In a series of articles, the newspaper states that it has obtained “millions” of documents that show Qatar bribed FIFA Executive Committee members with payments totaling some $5 million to help secure support for its bid.
It’s not clear what impact, if any, the alleged bribes had when FIFA awarded hosting rights to Qatar. But allegations of corruption have dogged the country since the vote, and this new report is likely to give critics fresh ammunition with which to question the bid.
The Times states that emails, letters and bank transfers detail how Mohamed Bin Hammam, a Qatari official who formerly served as president of the Asian Football Confederation, began lobbying for Qatar’s bid in 2008.
Mohamed Bin Hammam/Facebook
The documents apparently show that Bin Hammam built support for the Gulf state among African football officials through several payments, parties and gifts – which FIFA officials are not allowed to accept.
His actions helped buy the four votes of African ExCo members, the Times states.

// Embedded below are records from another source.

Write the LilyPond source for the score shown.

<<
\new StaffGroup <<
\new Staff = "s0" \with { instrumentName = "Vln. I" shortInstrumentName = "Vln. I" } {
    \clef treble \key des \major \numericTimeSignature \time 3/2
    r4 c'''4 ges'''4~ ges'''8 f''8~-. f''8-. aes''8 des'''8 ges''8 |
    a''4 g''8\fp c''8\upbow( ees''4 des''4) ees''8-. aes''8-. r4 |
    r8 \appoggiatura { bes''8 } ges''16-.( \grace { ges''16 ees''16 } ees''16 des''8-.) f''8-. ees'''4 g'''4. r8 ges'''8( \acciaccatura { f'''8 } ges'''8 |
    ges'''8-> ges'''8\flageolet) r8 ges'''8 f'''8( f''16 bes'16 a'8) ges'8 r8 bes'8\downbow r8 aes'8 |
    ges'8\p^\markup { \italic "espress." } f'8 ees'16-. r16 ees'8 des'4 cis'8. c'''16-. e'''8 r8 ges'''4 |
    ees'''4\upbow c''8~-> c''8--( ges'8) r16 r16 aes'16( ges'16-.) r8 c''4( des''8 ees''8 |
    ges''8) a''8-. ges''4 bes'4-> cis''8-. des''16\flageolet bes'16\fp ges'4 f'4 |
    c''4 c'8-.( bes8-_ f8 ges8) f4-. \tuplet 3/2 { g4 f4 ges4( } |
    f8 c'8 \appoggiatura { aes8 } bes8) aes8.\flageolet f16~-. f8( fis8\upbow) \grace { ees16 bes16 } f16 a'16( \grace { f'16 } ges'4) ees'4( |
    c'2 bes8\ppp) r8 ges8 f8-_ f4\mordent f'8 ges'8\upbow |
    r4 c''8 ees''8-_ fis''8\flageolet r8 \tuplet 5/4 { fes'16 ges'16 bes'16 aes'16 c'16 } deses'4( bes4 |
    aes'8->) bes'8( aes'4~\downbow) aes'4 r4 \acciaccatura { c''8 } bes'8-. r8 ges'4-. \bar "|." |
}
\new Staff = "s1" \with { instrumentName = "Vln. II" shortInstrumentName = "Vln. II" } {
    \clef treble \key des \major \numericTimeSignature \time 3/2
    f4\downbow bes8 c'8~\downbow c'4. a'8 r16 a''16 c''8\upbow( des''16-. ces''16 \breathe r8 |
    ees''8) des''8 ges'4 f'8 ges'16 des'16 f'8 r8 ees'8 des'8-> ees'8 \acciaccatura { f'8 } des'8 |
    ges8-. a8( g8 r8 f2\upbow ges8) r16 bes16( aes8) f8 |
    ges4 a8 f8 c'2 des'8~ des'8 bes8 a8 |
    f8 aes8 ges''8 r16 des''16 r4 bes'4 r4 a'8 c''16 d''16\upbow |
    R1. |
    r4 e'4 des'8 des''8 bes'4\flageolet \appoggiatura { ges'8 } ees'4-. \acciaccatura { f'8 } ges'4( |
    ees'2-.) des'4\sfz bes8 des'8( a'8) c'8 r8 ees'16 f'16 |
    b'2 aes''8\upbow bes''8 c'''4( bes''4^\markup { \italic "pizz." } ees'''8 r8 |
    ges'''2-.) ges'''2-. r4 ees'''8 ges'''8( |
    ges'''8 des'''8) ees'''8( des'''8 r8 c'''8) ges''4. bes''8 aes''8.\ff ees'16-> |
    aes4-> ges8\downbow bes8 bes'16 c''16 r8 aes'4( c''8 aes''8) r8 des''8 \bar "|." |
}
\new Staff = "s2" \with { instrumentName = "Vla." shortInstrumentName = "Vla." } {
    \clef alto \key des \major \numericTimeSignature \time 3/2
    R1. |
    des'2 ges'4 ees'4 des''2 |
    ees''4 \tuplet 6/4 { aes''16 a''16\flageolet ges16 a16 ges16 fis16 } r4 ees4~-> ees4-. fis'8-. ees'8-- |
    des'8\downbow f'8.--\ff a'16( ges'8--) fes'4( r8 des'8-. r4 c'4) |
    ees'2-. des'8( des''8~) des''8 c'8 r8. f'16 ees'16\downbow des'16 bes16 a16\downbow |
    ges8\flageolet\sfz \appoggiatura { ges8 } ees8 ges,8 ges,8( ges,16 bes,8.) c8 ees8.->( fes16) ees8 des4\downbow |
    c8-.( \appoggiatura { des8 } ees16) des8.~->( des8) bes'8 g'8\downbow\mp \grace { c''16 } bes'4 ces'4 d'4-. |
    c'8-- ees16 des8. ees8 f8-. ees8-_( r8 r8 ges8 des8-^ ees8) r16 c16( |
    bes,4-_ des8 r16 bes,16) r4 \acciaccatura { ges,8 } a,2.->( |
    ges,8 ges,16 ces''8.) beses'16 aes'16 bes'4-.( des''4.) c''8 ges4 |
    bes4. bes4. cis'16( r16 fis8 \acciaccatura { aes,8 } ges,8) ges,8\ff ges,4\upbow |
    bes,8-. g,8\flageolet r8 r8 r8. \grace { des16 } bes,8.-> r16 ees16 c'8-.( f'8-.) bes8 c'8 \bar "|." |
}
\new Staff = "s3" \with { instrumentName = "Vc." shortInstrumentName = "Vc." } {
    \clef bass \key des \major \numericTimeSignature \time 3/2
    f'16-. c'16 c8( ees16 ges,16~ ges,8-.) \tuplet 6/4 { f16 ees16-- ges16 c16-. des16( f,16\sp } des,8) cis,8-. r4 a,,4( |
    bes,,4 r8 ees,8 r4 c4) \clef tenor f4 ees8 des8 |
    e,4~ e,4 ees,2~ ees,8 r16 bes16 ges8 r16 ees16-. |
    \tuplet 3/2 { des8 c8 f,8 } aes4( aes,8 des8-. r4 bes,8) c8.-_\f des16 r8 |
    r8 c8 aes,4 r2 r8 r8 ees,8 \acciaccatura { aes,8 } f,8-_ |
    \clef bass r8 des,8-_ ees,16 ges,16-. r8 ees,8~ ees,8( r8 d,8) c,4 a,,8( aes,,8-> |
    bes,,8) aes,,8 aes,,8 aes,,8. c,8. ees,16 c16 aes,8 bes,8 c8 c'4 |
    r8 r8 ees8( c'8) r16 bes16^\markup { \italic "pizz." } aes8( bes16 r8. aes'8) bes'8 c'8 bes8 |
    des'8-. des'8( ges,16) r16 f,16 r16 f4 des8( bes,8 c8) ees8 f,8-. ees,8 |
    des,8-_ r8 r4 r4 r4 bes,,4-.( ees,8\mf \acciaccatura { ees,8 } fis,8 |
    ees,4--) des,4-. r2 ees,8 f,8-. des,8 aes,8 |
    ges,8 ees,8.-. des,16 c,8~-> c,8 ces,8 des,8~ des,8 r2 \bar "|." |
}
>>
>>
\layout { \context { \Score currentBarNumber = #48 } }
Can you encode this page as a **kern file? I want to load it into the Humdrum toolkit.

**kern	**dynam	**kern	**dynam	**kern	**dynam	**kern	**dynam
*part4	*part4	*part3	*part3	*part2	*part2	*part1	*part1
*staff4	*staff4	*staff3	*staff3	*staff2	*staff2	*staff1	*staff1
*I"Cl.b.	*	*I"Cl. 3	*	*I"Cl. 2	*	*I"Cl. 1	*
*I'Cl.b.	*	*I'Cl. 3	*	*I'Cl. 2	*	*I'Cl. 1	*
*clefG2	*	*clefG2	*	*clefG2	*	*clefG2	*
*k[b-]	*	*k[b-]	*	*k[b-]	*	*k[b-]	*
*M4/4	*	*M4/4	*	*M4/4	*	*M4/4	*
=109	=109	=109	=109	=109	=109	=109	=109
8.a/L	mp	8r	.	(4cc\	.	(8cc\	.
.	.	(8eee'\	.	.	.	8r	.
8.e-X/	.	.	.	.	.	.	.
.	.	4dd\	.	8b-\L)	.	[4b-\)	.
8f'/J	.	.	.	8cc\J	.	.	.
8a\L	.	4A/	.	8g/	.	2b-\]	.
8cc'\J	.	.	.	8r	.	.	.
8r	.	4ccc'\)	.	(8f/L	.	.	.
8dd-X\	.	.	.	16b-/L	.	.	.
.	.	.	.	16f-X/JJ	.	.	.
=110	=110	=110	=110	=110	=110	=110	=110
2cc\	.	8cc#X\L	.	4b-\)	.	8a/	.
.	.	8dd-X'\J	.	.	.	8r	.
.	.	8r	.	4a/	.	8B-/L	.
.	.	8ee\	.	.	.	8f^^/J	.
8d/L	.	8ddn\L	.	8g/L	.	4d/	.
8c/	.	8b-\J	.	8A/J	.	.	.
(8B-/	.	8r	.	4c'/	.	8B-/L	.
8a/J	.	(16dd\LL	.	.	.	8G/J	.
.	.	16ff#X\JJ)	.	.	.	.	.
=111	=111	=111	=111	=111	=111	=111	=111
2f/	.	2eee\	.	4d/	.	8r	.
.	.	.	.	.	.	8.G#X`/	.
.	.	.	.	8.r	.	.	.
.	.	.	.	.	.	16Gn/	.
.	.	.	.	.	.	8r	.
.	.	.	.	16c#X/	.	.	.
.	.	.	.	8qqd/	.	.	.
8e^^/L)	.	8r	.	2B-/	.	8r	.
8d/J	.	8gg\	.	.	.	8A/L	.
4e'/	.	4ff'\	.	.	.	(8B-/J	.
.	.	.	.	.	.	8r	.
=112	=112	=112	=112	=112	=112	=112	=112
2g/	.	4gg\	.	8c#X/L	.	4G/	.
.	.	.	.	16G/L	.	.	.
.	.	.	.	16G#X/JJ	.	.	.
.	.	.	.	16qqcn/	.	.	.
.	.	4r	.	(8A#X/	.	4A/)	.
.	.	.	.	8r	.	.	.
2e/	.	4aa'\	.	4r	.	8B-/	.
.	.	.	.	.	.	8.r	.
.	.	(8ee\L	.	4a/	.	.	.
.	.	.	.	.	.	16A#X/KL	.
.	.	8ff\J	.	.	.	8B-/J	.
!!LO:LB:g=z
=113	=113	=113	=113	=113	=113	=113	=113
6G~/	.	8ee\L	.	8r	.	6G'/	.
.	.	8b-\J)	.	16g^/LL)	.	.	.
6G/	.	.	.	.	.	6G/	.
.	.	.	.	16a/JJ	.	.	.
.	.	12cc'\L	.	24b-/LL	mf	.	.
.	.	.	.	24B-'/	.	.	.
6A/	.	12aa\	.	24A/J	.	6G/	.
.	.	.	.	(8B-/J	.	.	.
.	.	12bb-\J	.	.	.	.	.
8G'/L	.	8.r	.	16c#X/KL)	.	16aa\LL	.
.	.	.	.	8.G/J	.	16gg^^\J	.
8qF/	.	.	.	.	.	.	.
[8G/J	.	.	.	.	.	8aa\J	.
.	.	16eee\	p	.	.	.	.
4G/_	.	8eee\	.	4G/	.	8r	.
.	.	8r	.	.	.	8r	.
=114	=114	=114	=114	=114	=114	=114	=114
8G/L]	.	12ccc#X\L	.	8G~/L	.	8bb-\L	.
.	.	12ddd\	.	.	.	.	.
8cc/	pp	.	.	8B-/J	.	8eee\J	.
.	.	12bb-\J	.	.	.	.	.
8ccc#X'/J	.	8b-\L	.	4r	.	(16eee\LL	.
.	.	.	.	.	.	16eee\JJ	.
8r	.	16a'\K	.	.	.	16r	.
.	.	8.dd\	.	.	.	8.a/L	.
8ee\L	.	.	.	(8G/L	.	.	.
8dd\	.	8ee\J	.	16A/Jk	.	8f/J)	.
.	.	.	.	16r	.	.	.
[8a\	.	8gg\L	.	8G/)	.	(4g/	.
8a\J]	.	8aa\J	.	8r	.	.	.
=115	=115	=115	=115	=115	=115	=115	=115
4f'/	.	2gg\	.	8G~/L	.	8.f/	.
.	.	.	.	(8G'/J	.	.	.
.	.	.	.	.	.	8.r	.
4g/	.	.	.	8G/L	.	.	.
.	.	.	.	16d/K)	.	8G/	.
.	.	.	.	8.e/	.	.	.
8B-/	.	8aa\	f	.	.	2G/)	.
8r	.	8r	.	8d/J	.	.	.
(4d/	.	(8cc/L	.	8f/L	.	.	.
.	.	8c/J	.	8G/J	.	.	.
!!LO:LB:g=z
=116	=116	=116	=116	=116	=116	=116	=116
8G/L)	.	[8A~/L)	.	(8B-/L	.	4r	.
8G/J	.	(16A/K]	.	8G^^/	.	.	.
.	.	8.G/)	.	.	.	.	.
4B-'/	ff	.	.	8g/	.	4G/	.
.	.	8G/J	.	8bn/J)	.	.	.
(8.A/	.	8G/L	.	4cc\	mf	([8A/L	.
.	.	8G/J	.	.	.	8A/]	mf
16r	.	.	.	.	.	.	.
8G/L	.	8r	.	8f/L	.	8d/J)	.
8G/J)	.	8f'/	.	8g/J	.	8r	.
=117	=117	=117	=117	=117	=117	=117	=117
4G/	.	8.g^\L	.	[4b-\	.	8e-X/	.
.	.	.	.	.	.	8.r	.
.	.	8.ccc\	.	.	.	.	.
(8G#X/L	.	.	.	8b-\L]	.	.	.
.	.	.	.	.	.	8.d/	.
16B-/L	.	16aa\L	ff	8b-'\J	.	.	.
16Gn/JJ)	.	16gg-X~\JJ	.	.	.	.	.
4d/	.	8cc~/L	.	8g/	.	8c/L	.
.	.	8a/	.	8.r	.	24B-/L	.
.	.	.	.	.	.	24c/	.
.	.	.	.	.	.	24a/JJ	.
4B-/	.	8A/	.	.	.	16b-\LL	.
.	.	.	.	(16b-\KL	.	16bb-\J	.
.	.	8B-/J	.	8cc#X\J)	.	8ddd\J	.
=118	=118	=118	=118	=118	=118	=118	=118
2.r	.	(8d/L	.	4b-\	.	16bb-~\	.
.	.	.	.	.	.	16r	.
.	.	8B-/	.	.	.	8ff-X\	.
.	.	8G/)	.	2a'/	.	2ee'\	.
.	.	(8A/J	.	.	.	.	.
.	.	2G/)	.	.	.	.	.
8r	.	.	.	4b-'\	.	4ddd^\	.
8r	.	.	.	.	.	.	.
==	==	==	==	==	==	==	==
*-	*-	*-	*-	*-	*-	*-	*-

Bin Hammam resigned from all football-related activitiestwo years ago, shortly before being banned from the sport for life by FIFA over bribery charges when he was a presidential hopeful of the organization.
The 65-year-old declined to comment to the newspaper about the allegations, though Qatar’s bid committee told the Times it denied all involvement or knowledge of such actions.
But according to the Times:
“However, the leaked documents show close contact with the leaders of the Qatar bid, arranging a lavish junket paid for by the 2022 team at which he offered football officials large payments in exchange for their support.”
In his blog “The Turbulent World of Middle East Soccer,” James Dorsey points out that any sort of impropriety of this scope should give FIFA officials pause. He states that the fallout of these charges, if they can be proven, could include:
A rerunning of the 2022 bid vote;
Increased pressure on FIFA and other football bodies to radically reform;
A dialing back of labor rights improvement in Qatar, as the international spotlight fades; and
A weakening of Qatar’s soft power and thus ability to stand up to neighboring Saudi Arabia.
Still, the Times, which is planning a weeks-long series on this issue, has so far only alleged that four votes from African ExCo officials were bought, while some 22 people supported Qatar in the landslide 2010 vote. Whether those handful of votes changed the direction that the vote was going is unclear.
But that may not matter, Dorsey told Doha News:
“If true, (the charges) would constitute bribery and corruption as part of the bid process and give Qatar’s detractors a significant axe to grind. It also makes a refusal to review the awarding as well as FIFA president Sepp Blatter’s position more difficult. The bottom line at this point is that Qatar can no longer afford to be non-transparent about the details of its bid campaign and its relationship to Bin Hammam.”
The allegations come as Qatari officials were set this week to meet with FIFA’s chief investigator Michael Garcia, who has been looking into long-standing accusations of wrongdoing during the awarding of both the 2018 World Cup in Russia and Qatar’s 2022 bid.
According to the BBC, “that meeting may now have to be postponed in light of the Sunday Times revelations which have raised important new questions about the link between Bin Hammam and the successful Qatari World Cup campaign.”